## TASK PROMPT
Answer these questions from the article on Russia in 2010 below, labeling each answer with the same letter as its question.
(a) Which ruling party does the article say Russian citizens are disappointed in?
(b) Which official's firing is called an impressive maneuver?
(c) Which journalist was attacked, according to the article?

EXTRACT PROVIDED Start Marker

Russia 2010: Another Step Towards Catastrophe?
The population is decidedly disappointed in the “tandem”
By Garry Kasparov
December 30, 2010

In summing up the politics events of the year, I would dare to call this year a critical one. There is a trend of mass consciousness: Russian citizens are decidedly disappointed in the ruling party – United Russia – and their skepticism is gradually spreading to Vladimir Putin and Dmitri Medvedev. In 2010, the tandem definitively split up its spheres of influence: while the “national leader” appeals to the most conservative and uneducated segments of society, the function of the head of state is instead to evoke sympathy from the well-informed and dynamic minority focused on global integration.

Medvedev’s mission is falling apart before our very eyes: even a maneuver as impressive (despite the dragged-out waiting period) as firing Yury Luzhkov did not change the overall picture. The pathetic ending to the story of the Khimki Forest, the hopeless situation with the investigation of the attack on journalist Oleg Kashin, the lack of a coherent response to the events on Manezhnaya Square, and, finally, the disgraceful congratulatory remarks to the Belarusian dictator for his “victory” in the elections – Dmitri Medvedev has committed an entire series of acts that are unacceptable for a politician counting on the support of Russian citizens focused on European values.

EXTRACT PROVIDED End Marker
DATA UNDER STUDY Start Marker

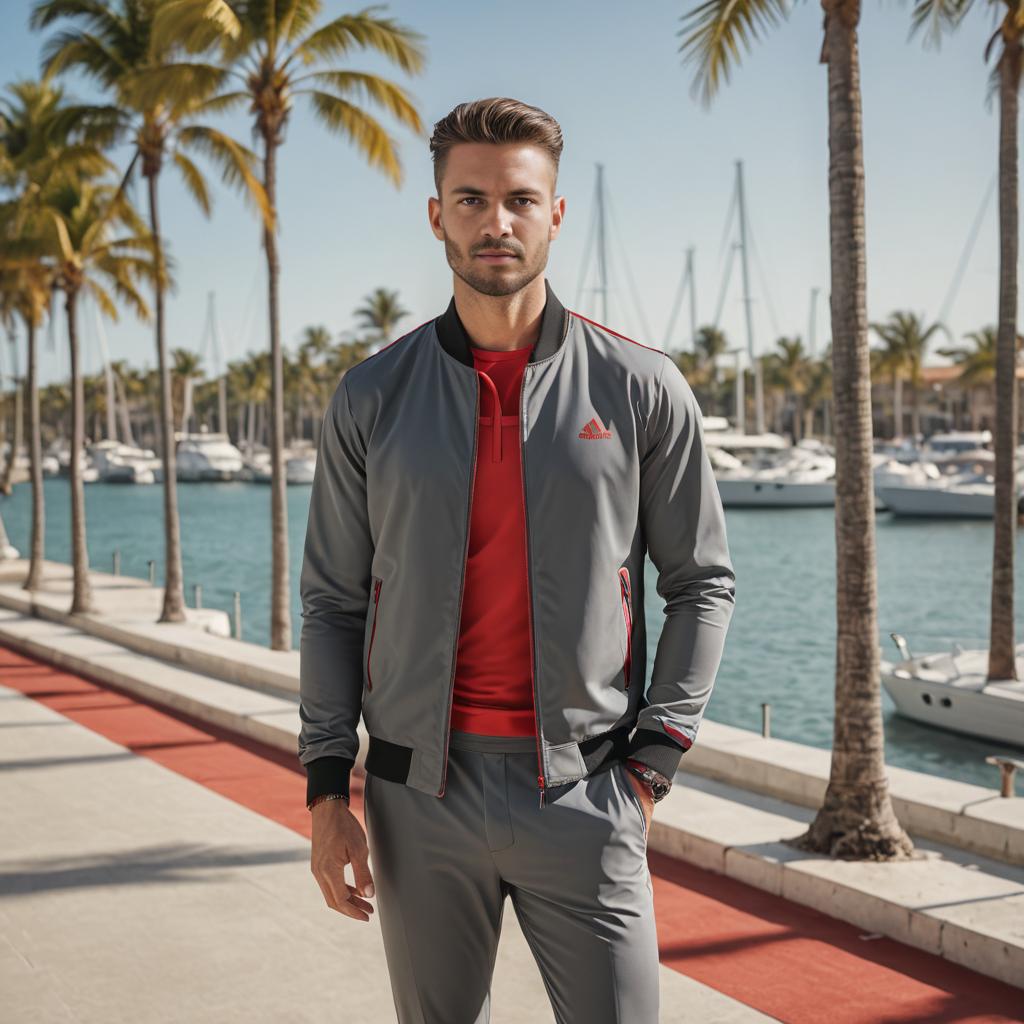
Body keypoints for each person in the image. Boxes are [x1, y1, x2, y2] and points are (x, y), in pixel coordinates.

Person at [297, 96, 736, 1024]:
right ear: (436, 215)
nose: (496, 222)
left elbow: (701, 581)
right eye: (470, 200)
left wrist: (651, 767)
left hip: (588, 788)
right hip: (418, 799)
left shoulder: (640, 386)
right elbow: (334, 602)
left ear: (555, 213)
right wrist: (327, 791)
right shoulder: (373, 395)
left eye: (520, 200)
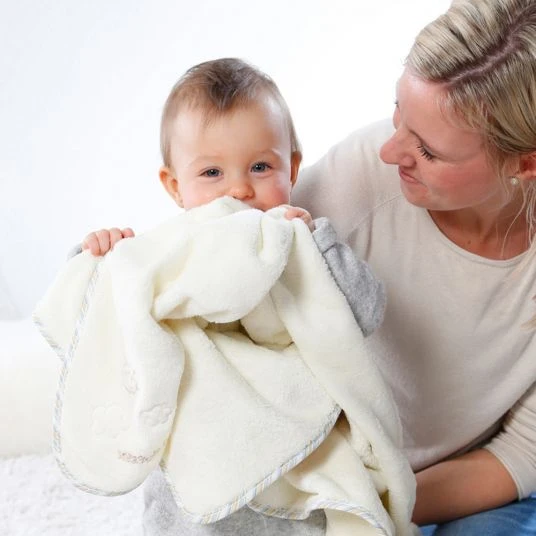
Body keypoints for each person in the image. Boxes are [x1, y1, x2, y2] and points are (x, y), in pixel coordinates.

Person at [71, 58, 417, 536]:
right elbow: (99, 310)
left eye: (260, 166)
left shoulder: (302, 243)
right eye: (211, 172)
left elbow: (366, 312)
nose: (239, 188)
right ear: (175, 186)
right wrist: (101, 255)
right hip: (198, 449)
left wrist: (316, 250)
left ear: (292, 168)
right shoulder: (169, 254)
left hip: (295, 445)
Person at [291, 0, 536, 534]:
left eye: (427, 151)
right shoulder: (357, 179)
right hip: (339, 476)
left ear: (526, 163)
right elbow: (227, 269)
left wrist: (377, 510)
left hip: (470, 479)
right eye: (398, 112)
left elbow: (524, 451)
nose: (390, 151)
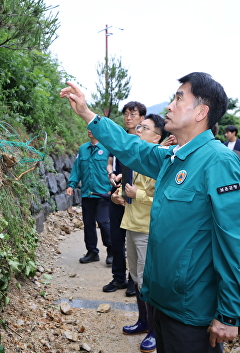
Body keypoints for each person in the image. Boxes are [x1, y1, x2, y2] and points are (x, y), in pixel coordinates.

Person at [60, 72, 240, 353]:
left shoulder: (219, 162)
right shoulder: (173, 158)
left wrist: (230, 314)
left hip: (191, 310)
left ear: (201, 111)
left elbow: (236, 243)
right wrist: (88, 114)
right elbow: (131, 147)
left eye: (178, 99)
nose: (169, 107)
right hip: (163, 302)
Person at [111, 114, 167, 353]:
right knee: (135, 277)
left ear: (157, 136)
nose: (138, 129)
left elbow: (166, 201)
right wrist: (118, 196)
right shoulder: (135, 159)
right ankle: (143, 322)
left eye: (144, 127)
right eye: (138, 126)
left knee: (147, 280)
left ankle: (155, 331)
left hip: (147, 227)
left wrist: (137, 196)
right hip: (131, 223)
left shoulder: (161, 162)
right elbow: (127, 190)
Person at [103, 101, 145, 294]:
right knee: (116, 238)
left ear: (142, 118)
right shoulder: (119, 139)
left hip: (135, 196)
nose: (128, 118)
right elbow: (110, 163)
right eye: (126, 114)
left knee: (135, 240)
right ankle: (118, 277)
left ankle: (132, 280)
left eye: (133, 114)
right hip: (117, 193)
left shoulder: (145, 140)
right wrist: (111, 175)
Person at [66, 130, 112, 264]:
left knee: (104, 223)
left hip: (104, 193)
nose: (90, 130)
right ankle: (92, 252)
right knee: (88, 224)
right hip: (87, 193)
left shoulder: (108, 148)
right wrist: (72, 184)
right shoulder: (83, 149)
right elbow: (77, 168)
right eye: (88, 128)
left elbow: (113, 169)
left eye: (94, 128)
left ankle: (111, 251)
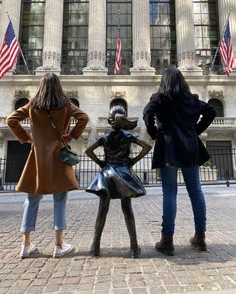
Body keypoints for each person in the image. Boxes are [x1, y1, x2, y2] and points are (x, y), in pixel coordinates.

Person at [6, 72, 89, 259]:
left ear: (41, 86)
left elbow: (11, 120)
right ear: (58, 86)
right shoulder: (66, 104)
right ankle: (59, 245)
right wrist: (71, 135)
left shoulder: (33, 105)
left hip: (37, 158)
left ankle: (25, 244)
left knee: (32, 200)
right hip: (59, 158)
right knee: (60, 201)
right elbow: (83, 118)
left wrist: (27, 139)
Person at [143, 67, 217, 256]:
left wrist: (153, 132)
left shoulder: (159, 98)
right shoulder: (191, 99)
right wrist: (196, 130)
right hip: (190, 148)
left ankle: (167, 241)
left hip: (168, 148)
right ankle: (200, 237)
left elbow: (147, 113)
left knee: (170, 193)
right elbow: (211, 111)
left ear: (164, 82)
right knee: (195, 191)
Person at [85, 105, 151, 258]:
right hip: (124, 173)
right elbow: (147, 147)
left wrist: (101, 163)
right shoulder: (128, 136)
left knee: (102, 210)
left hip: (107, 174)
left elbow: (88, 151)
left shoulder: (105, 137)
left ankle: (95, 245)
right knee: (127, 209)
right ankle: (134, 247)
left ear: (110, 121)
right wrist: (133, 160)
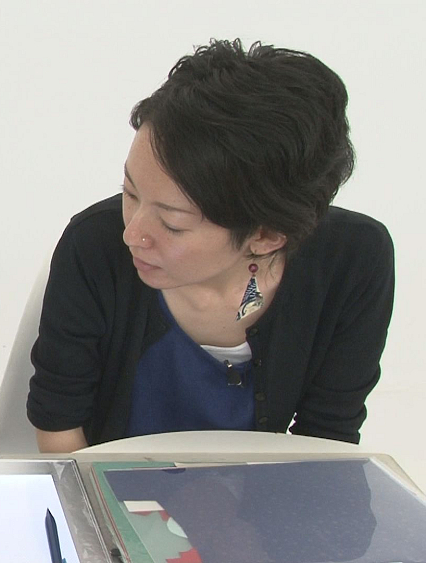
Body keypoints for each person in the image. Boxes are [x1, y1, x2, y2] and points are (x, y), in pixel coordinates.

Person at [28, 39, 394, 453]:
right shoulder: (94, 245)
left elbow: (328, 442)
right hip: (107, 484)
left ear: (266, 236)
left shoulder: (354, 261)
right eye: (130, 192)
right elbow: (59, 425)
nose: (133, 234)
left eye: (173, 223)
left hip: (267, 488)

DATA UNDER STUDY End Marker

## ANSWER TO THIS EXERCISE
(a) United Russia
(b) Yury Luzhkov
(c) Oleg Kashin